Deux hommes ont été condamnés à trois mois de prison ferme pour homosexualité. En appliquant pour la première fois une loi vieille de vingt ans, ce pays réputé progressiste ne fait plus office de refuge en Afrique.
C’était une rumeur que tout le monde chuchotait à Dakpadou, une petite ville du sud-ouest de la Côte-d’Ivoire. Pierre (1), pensait-on, était étrangement efféminé. Le soir, après son travail de vigile dans une plantation d’hévéa, il voyait des hommes, racontait-on. Alors, lorsqu’il a commencé à fréquenter Franck (1), l’oncle de ce dernier ne l’a pas supporté et est allé porter plainte. Malgré les questions pressantes des policiers et du juge, jamais les deux prévenus n’ont reconnu leur prétendue homosexualité. Mais ils n’ont pas convaincu. Le 3 novembre, ils ont été condamnés à trois mois ferme pour «outrage public à la pudeur, acte impudique ou contre-nature avec un individu du même sexe», comme l’a rapporté jeudi l’Agence ivoirienne de presse. Le soupçon a suffi à les envoyer en prison.
«Femmelettes», «démons», «déviants»… En Côte-d’Ivoire, de nombreux gays connaissent les insultes et la stigmatisation. Mais cette première condamnation pour pratique homosexuelle «est une terrible régression», s’inquiète Me Drissa Traoré, le vice-président de la Fédération internationale des droits de l’homme. «C’est un dangereux pas qui est franchi car cette décision pourrait faire jurisprudence.»
«Inconcevable»
Jusque-là, dans un pays réputé plutôt progressiste en la matière, jamais l’article de loi pénalisant l’homosexualité, adopté il y a plus de vingt ans, n’avait été appliqué. Depuis plusieurs mois, une réflexion est même en cours pour le supprimer du code pénal. Responsable de l’ONG Alternative qui défend les droits LGBT dans le pays, Claver Touré s’étrangle : «Je suis choqué. Mais surpris ? Non. Cette condamnation est l’aboutissement d’une lente dégradation de notre situation ces dernières années», explique-t-il.

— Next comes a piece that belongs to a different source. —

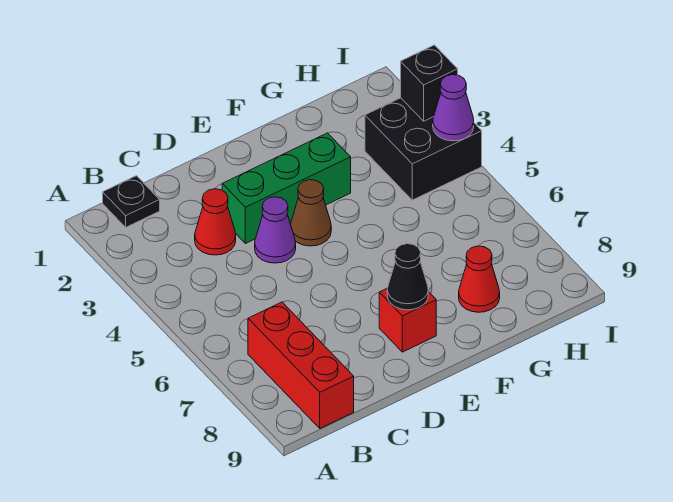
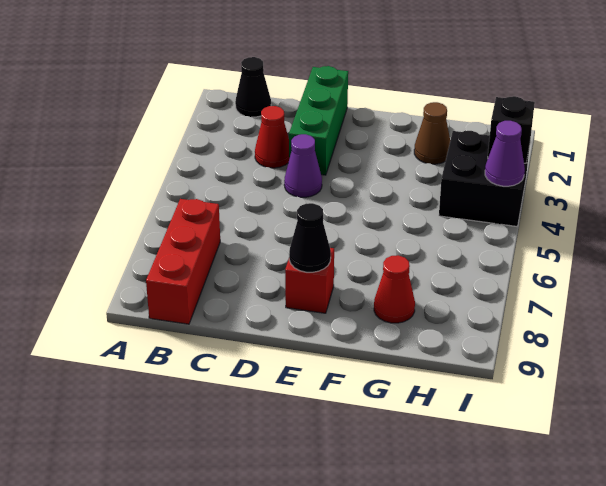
black 1x1 plate [103,176,160,227] -> black 1x1 cone [235,57,271,117]
green 1x3 brick [222,133,351,244] -> green 1x3 brick turned to [289,66,348,175]
brown 1x1 cone [291,180,331,246] -> brown 1x1 cone moved to [414,102,450,164]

En 2013, l’adoption de la loi sur le mariage pour tous en France a accentué les crispations. En Côte-d’Ivoire, beaucoup ont eu peur qu’un texte similaire soit imposé. Dans les mosquées et les églises, on s’est mis à dénoncer de plus en plus les «suppôts de satan» qui se comportent comme «des animaux». «Dans ce pays encore très religieux, le mariage entre personnes du même sexe est inconcevable. Certains se sont alors mis à exprimer violemment leur homophobie», poursuit Claver Touré. Surnommé «le président des pédés» par plusieurs journaux ivoiriens, le responsable d’Alternative sait de quoi il parle. En 2014, les locaux de son association ont été vandalisés et un bar réputé pour être fréquenté par la communauté gay a été attaqué. Depuis, des dizaines de cas d’agressions contre des homosexuels ont été recensés. De peur d’être montrées du doigt, rares sont les victimes à porter plainte, mais plus rares encore sont les auteurs interpellés. Certains finissent alors par craquer.
Il y a cinq ans, pour mettre fin aux questions et aux railleries, pour ne pas vivre en marge de sa famille et de la société, Issa a préféré se marier. A 30 ans, ce bel homme aux muscles saillants n’avait ni femme ni enfant. «Pour mes proches, c’était incompréhensible, ils se sont mis à s’interroger, à me surveiller. Alors dès qu’une fille a semblé s’intéresser à moi, je lui ai demandé sa main.» Issa a maintenant deux petits garçons «et nous sommes tous malheureux». «Si désormais une voix un peu haut perchée ou un mouvement de hanche suffit à se retrouver devant un juge…» Rachid, un homosexuel abidjanais qui préfère garder l’anonymat, résume ce mal-être en quelques mots: «Nous rasons les murs. Pour vivre gays, vivons cachés !»
«Haine»
Moussa (1), lui, est arrivé à Abidjan il y a un an afin de fuir les persécutions dont il était victime au Nigeria. Alors que près des deux tiers des pays africains pénalisent lourdement l’homosexualité, la Côte-d’Ivoire restait jusque-là un refuge pour de nombreux gays et lesbiennes de la sous-région. Mais il y a quelques jours, alors qu’il sortait de son appartement d’Abobo, quartier populaire du nord de la capitale économique, Moussa a été interpellé par deux hommes. «Vous, les pédés qui habitez ici, on va vous tuer un à un !» lui ont-ils lancé, avant de l’agresser à coups de couteaux. Moussa est désormais dans un état critique à l’hôpital. «On espère que la décision d’un juge ne va pas inciter les plus radicaux à laisser libre court à leur haine», soupire l’un de ses amis.